● PROVIDED ENTRIES
━━━━━━━━━━━━━━━━
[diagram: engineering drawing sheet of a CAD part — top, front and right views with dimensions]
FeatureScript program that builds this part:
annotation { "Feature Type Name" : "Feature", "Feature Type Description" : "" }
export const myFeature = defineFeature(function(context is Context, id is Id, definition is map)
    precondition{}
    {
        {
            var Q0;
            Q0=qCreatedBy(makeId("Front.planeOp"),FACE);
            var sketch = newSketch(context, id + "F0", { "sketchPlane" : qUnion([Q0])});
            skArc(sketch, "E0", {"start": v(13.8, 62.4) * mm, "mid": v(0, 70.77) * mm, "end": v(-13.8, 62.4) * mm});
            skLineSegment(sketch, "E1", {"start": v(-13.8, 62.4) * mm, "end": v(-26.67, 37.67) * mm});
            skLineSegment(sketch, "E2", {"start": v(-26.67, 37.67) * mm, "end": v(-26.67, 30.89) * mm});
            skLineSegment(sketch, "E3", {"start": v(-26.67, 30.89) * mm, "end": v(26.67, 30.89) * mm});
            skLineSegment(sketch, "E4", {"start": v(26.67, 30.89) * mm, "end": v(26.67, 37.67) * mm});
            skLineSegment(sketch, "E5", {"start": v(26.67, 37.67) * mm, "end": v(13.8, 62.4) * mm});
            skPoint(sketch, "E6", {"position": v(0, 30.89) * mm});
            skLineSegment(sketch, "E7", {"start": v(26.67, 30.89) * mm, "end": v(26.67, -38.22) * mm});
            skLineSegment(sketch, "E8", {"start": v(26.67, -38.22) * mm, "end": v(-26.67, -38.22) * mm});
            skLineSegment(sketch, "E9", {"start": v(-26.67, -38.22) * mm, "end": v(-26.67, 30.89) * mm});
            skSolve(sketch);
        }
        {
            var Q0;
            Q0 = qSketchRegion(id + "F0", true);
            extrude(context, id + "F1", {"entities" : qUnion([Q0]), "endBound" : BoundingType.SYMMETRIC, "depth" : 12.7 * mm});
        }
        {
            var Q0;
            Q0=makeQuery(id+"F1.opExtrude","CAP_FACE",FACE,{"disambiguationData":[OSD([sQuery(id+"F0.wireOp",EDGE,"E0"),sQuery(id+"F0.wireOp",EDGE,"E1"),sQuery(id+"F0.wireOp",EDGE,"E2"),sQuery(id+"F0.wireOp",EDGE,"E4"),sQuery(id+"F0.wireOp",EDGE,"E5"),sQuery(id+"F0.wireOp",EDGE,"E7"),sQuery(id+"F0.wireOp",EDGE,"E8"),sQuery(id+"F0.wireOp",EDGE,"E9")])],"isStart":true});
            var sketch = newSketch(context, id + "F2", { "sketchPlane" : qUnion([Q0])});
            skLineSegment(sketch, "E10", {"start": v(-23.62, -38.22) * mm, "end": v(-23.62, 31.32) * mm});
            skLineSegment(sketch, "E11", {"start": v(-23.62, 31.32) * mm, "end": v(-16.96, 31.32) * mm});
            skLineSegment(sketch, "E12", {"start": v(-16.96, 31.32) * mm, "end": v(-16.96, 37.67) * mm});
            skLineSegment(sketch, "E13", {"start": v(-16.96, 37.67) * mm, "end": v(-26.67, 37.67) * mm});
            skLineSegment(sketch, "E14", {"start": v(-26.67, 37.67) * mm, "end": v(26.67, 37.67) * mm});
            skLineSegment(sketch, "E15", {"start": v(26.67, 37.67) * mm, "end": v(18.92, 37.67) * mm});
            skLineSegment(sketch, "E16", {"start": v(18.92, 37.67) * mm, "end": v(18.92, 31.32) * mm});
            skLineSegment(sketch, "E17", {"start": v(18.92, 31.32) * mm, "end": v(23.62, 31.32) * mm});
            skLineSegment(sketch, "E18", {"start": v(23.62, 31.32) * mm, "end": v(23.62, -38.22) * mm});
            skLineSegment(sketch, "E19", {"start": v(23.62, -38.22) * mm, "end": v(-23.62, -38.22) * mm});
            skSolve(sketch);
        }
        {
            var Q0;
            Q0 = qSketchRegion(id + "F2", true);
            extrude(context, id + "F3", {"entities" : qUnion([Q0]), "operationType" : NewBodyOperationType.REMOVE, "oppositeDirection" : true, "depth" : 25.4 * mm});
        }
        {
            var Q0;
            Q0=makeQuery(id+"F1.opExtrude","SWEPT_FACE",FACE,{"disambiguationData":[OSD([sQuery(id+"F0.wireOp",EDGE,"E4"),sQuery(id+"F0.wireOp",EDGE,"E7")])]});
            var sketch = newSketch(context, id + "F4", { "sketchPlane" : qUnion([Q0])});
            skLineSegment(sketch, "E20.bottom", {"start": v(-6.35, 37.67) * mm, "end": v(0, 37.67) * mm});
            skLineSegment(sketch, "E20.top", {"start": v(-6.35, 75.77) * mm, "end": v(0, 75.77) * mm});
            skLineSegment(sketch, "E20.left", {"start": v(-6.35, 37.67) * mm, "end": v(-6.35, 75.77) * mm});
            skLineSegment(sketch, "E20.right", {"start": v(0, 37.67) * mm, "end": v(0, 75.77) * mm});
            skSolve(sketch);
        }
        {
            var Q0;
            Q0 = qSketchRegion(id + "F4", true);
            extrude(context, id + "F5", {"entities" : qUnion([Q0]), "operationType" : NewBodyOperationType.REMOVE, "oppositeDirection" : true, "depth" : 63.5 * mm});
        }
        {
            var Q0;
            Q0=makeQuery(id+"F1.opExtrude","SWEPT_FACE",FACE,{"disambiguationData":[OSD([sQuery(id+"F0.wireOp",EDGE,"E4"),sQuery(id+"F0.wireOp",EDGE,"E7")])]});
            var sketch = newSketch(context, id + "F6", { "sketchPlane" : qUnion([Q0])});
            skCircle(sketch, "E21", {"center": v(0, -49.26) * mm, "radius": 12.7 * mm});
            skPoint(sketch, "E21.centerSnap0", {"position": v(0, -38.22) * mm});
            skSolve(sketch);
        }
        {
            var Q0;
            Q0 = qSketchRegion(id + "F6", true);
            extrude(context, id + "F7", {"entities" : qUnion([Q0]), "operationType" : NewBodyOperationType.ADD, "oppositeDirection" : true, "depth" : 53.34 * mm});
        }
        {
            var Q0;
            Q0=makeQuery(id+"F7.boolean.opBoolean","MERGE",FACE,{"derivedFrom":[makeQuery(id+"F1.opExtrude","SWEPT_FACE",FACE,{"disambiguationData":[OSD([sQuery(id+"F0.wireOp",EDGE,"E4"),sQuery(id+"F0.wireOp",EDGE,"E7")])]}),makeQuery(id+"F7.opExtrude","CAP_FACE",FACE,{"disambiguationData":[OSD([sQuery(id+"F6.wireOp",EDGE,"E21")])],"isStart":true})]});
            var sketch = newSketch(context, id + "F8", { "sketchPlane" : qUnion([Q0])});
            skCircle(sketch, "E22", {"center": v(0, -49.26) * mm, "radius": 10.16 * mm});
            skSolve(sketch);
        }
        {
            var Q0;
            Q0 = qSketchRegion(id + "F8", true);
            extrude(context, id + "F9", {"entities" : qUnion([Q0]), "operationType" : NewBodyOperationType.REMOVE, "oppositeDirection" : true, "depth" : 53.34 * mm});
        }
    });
━━━━━━━━━━━━━━━━
● WRITTEN REQUEST
Copy out every item above, character for character.

● TASK OUTPUT
[diagram: engineering drawing sheet of a CAD part — top, front and right views with dimensions]
FeatureScript program that builds this part:
annotation { "Feature Type Name" : "Feature", "Feature Type Description" : "" }
export const myFeature = defineFeature(function(context is Context, id is Id, definition is map)
    precondition{}
    {
        {
            var Q0;
            Q0=qCreatedBy(makeId("Front.planeOp"),FACE);
            var sketch = newSketch(context, id + "F0", { "sketchPlane" : qUnion([Q0])});
            skArc(sketch, "E0", {"start": v(13.8, 62.4) * mm, "mid": v(0, 70.77) * mm, "end": v(-13.8, 62.4) * mm});
            skLineSegment(sketch, "E1", {"start": v(-13.8, 62.4) * mm, "end": v(-26.67, 37.67) * mm});
            skLineSegment(sketch, "E2", {"start": v(-26.67, 37.67) * mm, "end": v(-26.67, 30.89) * mm});
            skLineSegment(sketch, "E3", {"start": v(-26.67, 30.89) * mm, "end": v(26.67, 30.89) * mm});
            skLineSegment(sketch, "E4", {"start": v(26.67, 30.89) * mm, "end": v(26.67, 37.67) * mm});
            skLineSegment(sketch, "E5", {"start": v(26.67, 37.67) * mm, "end": v(13.8, 62.4) * mm});
            skPoint(sketch, "E6", {"position": v(0, 30.89) * mm});
            skLineSegment(sketch, "E7", {"start": v(26.67, 30.89) * mm, "end": v(26.67, -38.22) * mm});
            skLineSegment(sketch, "E8", {"start": v(26.67, -38.22) * mm, "end": v(-26.67, -38.22) * mm});
            skLineSegment(sketch, "E9", {"start": v(-26.67, -38.22) * mm, "end": v(-26.67, 30.89) * mm});
            skSolve(sketch);
        }
        {
            var Q0;
            Q0 = qSketchRegion(id + "F0", true);
            extrude(context, id + "F1", {"entities" : qUnion([Q0]), "endBound" : BoundingType.SYMMETRIC, "depth" : 12.7 * mm});
        }
        {
            var Q0;
            Q0=makeQuery(id+"F1.opExtrude","CAP_FACE",FACE,{"disambiguationData":[OSD([sQuery(id+"F0.wireOp",EDGE,"E0"),sQuery(id+"F0.wireOp",EDGE,"E1"),sQuery(id+"F0.wireOp",EDGE,"E2"),sQuery(id+"F0.wireOp",EDGE,"E4"),sQuery(id+"F0.wireOp",EDGE,"E5"),sQuery(id+"F0.wireOp",EDGE,"E7"),sQuery(id+"F0.wireOp",EDGE,"E8"),sQuery(id+"F0.wireOp",EDGE,"E9")])],"isStart":true});
            var sketch = newSketch(context, id + "F2", { "sketchPlane" : qUnion([Q0])});
            skLineSegment(sketch, "E10", {"start": v(-23.62, -38.22) * mm, "end": v(-23.62, 31.32) * mm});
            skLineSegment(sketch, "E11", {"start": v(-23.62, 31.32) * mm, "end": v(-16.96, 31.32) * mm});
            skLineSegment(sketch, "E12", {"start": v(-16.96, 31.32) * mm, "end": v(-16.96, 37.67) * mm});
            skLineSegment(sketch, "E13", {"start": v(-16.96, 37.67) * mm, "end": v(-26.67, 37.67) * mm});
            skLineSegment(sketch, "E14", {"start": v(-26.67, 37.67) * mm, "end": v(26.67, 37.67) * mm});
            skLineSegment(sketch, "E15", {"start": v(26.67, 37.67) * mm, "end": v(18.92, 37.67) * mm});
            skLineSegment(sketch, "E16", {"start": v(18.92, 37.67) * mm, "end": v(18.92, 31.32) * mm});
            skLineSegment(sketch, "E17", {"start": v(18.92, 31.32) * mm, "end": v(23.62, 31.32) * mm});
            skLineSegment(sketch, "E18", {"start": v(23.62, 31.32) * mm, "end": v(23.62, -38.22) * mm});
            skLineSegment(sketch, "E19", {"start": v(23.62, -38.22) * mm, "end": v(-23.62, -38.22) * mm});
            skSolve(sketch);
        }
        {
            var Q0;
            Q0 = qSketchRegion(id + "F2", true);
            extrude(context, id + "F3", {"entities" : qUnion([Q0]), "operationType" : NewBodyOperationType.REMOVE, "oppositeDirection" : true, "depth" : 25.4 * mm});
        }
        {
            var Q0;
            Q0=makeQuery(id+"F1.opExtrude","SWEPT_FACE",FACE,{"disambiguationData":[OSD([sQuery(id+"F0.wireOp",EDGE,"E4"),sQuery(id+"F0.wireOp",EDGE,"E7")])]});
            var sketch = newSketch(context, id + "F4", { "sketchPlane" : qUnion([Q0])});
            skLineSegment(sketch, "E20.bottom", {"start": v(-6.35, 37.67) * mm, "end": v(0, 37.67) * mm});
            skLineSegment(sketch, "E20.top", {"start": v(-6.35, 75.77) * mm, "end": v(0, 75.77) * mm});
            skLineSegment(sketch, "E20.left", {"start": v(-6.35, 37.67) * mm, "end": v(-6.35, 75.77) * mm});
            skLineSegment(sketch, "E20.right", {"start": v(0, 37.67) * mm, "end": v(0, 75.77) * mm});
            skSolve(sketch);
        }
        {
            var Q0;
            Q0 = qSketchRegion(id + "F4", true);
            extrude(context, id + "F5", {"entities" : qUnion([Q0]), "operationType" : NewBodyOperationType.REMOVE, "oppositeDirection" : true, "depth" : 63.5 * mm});
        }
        {
            var Q0;
            Q0=makeQuery(id+"F1.opExtrude","SWEPT_FACE",FACE,{"disambiguationData":[OSD([sQuery(id+"F0.wireOp",EDGE,"E4"),sQuery(id+"F0.wireOp",EDGE,"E7")])]});
            var sketch = newSketch(context, id + "F6", { "sketchPlane" : qUnion([Q0])});
            skCircle(sketch, "E21", {"center": v(0, -49.26) * mm, "radius": 12.7 * mm});
            skPoint(sketch, "E21.centerSnap0", {"position": v(0, -38.22) * mm});
            skSolve(sketch);
        }
        {
            var Q0;
            Q0 = qSketchRegion(id + "F6", true);
            extrude(context, id + "F7", {"entities" : qUnion([Q0]), "operationType" : NewBodyOperationType.ADD, "oppositeDirection" : true, "depth" : 53.34 * mm});
        }
        {
            var Q0;
            Q0=makeQuery(id+"F7.boolean.opBoolean","MERGE",FACE,{"derivedFrom":[makeQuery(id+"F1.opExtrude","SWEPT_FACE",FACE,{"disambiguationData":[OSD([sQuery(id+"F0.wireOp",EDGE,"E4"),sQuery(id+"F0.wireOp",EDGE,"E7")])]}),makeQuery(id+"F7.opExtrude","CAP_FACE",FACE,{"disambiguationData":[OSD([sQuery(id+"F6.wireOp",EDGE,"E21")])],"isStart":true})]});
            var sketch = newSketch(context, id + "F8", { "sketchPlane" : qUnion([Q0])});
            skCircle(sketch, "E22", {"center": v(0, -49.26) * mm, "radius": 10.16 * mm});
            skSolve(sketch);
        }
        {
            var Q0;
            Q0 = qSketchRegion(id + "F8", true);
            extrude(context, id + "F9", {"entities" : qUnion([Q0]), "operationType" : NewBodyOperationType.REMOVE, "oppositeDirection" : true, "depth" : 53.34 * mm});
        }
    });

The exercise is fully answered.